90'lı yıllarda popun Barbie bebeğiydiniz. Hatta bizlerde bebeklerimizle oynarken sizin gibi canlanmasını beklerdik. Hala çok güzelsiniz ama zaman her şeyi değiştiriyor diyebilir miyiz?

 Tabi ki değişiyor. Teknoloji değişti, insanlar değişmesin mi? Zaman o kadar hızlı geçiyor ki insanlar yaşlanamıyor; çünkü hücrelerin yaşlanması için yeterli zaman yok. Dikkat edin herkes ne kadar uzun zaman geçerse geçsin hala genç. Bende yaşlanmayanlardanım. Yaş alıyoruz belki; ama insanın ruhu genç kalmayı başarabiliyorsa işte değişmeyen tek şey bu. Şanslıyım genlerimde de yaşını göstermeyen bir sürü insan var gerçi yaşım öyle daha yaşlı kategorisine girmiyor.

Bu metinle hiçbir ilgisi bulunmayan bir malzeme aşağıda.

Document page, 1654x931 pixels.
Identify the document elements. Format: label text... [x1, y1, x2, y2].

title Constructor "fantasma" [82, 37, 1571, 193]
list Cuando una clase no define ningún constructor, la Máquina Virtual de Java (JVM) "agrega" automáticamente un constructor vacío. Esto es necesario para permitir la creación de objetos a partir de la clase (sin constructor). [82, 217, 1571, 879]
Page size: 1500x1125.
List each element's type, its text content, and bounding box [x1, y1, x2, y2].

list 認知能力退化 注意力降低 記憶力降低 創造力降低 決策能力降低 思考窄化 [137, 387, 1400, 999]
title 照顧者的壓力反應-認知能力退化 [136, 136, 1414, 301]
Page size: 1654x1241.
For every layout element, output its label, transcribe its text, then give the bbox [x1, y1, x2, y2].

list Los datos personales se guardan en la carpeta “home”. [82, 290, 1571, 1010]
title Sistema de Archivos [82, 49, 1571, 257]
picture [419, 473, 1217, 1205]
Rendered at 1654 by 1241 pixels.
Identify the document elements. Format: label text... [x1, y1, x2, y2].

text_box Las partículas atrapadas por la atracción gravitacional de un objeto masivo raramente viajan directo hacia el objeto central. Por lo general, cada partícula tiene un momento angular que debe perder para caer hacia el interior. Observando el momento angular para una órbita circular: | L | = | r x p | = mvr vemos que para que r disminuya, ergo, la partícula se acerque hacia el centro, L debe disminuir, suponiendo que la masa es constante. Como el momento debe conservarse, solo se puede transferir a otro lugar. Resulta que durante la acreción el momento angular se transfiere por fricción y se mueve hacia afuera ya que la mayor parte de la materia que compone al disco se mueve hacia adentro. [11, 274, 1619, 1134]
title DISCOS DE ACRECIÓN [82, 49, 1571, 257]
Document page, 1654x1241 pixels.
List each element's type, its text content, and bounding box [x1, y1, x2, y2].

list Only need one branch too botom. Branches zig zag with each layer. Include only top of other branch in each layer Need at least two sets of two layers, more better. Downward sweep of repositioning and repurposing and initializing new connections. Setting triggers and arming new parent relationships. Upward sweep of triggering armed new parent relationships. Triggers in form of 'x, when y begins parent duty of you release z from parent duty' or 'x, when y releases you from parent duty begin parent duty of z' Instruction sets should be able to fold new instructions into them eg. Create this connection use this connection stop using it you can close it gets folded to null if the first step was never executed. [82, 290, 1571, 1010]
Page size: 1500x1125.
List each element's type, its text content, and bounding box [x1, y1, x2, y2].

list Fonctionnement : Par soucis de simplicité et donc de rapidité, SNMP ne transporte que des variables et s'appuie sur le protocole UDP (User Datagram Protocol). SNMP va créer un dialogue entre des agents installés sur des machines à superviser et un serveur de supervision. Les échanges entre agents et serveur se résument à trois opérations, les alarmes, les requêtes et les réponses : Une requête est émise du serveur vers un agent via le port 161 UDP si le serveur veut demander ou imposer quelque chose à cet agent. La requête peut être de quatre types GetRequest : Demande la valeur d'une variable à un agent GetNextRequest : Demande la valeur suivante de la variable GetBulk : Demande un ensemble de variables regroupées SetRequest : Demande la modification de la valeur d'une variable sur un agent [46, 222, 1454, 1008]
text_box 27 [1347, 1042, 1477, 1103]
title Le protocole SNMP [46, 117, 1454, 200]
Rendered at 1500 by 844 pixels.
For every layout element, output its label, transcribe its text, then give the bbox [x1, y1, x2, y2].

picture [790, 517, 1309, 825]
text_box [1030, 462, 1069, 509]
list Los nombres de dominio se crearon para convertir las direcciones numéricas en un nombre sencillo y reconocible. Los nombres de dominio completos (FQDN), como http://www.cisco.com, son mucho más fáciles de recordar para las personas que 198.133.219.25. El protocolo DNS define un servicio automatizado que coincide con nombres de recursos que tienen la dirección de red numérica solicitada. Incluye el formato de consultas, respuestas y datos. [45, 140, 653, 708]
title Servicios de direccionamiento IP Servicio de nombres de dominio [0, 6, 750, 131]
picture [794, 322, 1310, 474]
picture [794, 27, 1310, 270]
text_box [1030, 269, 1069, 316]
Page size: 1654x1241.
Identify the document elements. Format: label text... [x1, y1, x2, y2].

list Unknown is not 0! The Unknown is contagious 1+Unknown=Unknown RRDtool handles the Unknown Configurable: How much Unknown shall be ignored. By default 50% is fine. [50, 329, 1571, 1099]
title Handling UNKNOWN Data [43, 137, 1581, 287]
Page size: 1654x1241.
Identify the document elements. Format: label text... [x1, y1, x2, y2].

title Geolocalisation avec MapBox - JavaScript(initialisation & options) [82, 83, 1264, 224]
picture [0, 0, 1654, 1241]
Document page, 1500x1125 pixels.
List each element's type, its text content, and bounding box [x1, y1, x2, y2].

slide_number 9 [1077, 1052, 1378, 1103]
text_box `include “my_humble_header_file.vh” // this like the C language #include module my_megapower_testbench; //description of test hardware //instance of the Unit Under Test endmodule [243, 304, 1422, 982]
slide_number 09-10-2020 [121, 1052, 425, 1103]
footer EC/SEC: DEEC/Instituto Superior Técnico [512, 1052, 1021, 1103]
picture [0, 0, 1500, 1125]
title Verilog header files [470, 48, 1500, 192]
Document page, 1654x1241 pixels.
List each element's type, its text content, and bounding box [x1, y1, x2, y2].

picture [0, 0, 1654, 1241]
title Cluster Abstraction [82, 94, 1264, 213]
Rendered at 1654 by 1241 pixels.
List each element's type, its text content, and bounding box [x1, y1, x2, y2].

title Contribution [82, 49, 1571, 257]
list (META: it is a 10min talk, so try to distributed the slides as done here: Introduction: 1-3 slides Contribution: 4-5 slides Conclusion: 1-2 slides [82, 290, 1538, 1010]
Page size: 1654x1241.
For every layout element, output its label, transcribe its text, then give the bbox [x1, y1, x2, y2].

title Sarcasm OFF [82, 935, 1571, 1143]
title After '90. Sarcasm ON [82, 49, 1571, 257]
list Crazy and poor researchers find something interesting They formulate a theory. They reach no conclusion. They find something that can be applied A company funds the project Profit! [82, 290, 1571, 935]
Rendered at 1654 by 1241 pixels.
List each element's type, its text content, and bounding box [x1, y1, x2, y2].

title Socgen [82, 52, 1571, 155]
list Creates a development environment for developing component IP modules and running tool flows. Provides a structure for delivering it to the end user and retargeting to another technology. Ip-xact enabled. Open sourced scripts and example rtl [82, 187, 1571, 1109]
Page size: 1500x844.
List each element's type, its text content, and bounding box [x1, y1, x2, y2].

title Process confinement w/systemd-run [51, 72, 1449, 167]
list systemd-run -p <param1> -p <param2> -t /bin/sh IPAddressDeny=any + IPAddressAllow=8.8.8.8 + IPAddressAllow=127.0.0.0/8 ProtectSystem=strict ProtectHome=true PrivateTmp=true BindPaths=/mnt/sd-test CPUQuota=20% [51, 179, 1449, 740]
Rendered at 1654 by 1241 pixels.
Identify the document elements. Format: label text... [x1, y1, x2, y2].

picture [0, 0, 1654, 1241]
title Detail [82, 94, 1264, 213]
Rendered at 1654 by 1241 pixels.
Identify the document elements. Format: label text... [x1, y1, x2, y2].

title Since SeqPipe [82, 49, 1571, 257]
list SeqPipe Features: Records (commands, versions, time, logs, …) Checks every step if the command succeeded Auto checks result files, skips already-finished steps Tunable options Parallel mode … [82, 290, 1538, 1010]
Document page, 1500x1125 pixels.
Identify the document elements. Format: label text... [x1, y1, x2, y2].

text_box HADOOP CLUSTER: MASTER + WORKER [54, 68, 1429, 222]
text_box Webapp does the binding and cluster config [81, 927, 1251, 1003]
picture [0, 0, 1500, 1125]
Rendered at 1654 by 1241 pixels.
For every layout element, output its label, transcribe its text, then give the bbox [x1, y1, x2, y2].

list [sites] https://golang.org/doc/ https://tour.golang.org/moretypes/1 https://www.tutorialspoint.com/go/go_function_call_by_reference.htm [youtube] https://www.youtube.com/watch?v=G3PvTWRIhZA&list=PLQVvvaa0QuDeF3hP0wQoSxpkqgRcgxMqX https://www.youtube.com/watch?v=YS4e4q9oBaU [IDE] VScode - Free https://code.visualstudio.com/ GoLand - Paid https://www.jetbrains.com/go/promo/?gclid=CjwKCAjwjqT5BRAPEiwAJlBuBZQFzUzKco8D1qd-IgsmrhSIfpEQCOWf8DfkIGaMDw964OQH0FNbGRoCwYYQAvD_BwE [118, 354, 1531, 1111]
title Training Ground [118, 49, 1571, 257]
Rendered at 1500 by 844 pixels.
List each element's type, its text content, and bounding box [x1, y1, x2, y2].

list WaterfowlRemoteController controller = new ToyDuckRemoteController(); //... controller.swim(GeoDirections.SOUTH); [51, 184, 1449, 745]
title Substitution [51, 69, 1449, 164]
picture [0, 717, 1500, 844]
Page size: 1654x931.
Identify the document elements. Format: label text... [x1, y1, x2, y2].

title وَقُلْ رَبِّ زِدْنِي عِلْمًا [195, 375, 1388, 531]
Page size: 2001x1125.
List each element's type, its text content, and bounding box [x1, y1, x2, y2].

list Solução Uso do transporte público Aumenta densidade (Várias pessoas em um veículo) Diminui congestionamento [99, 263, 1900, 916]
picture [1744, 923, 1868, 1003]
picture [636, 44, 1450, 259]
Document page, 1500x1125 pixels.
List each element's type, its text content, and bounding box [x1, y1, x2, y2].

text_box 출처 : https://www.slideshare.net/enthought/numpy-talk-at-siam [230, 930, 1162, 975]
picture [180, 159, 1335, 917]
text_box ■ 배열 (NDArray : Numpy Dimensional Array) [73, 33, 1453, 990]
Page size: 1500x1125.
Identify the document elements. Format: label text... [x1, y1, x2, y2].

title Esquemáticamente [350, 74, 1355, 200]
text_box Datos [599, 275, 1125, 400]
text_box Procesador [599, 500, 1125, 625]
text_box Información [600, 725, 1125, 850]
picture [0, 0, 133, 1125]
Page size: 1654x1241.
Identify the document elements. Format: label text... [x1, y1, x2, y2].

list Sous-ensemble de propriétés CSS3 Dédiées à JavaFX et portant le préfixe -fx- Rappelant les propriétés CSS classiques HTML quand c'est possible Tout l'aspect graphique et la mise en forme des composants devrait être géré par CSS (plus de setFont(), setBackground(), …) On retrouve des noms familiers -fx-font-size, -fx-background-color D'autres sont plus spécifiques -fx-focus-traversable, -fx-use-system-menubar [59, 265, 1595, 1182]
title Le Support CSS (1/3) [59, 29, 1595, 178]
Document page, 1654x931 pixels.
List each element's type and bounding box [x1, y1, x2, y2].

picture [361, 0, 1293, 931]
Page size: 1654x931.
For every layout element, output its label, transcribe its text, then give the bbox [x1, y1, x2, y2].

Hala görüştüğünüz müzik camiası ünlüleri var mı?

Benim zamanımdan çoğu ünlü arkadaşlarımla görüşüyorum. Çok sık olmasa da izini kaybetmediğim herkesle görüşmeye çalışıyorum.

Şimdiki genç yetenekleri nasıl değerlendiriyorsunuz?

 Aralarında çok yetenekliler var tabi. Ama ben çoğunda şöhret sarhoşluğu görüyorum. Çoğunda bir ego, bir kibir, ben oldum havaları var. Hani az önce bir kıyas yaptım ya 70’ler, 80’ler ve 90’lar olarak biz diye. İşte bizden önce ve bizim dönemimizdeki hiçbir sanatçıda ego, kibir, ben oldum durumları yoktu. Bazıları sanki Cumhurbaşkanı gibi bir sürü koruma ordusuyla geziyor. Bu davranışlar dinleyicileri iter. Kulis istekleri mesela, duyuyorum şimdi ki sanatçıların öyle fena istekleri var ki dudak uçuklatan cinsten. Ben onların yerinde olsam ne yaparım biliyor musunuz? O kulise istedikleri şeyleri evlerine alıp, götüremeyen hatta hayatlarında hiç tadını bilmeyen insanlar var. Anlaşmamı yaparken öyle bir şart koyarım ki birkaç aileye erzak yardımı yapın derim. Bir sahneden milyonlar kazanıyorlar ve o kulise alınan şeyleri alabilecek durumdalar. Nedir bu açgözlülük ben anlamıyorum. Allah gördüğünden geri bırakmasın, görmediğinden de geri koymasın hiç kimseyi.

 Zaman neyi değiştirdi desem, neleri söylersiniz?

 Zaman teknolojinin hayatımıza girmesiyle birlikte çok şeyi değiştirdi hayatımızda. Akıllı telefonlar insanların aklını başından aldı. Sosyal ağlar birçok kişinin sosyal yaşantısını elinden aldığı gibi ilişkileri de bozdu. Eskilerin tadı, keyfi hiçbir yerde yok. Değişen çok şey var aslında burada hepsini saymaya kalksam sayfa yetmez; ama en çok değişen şey: Değerlerimiz. 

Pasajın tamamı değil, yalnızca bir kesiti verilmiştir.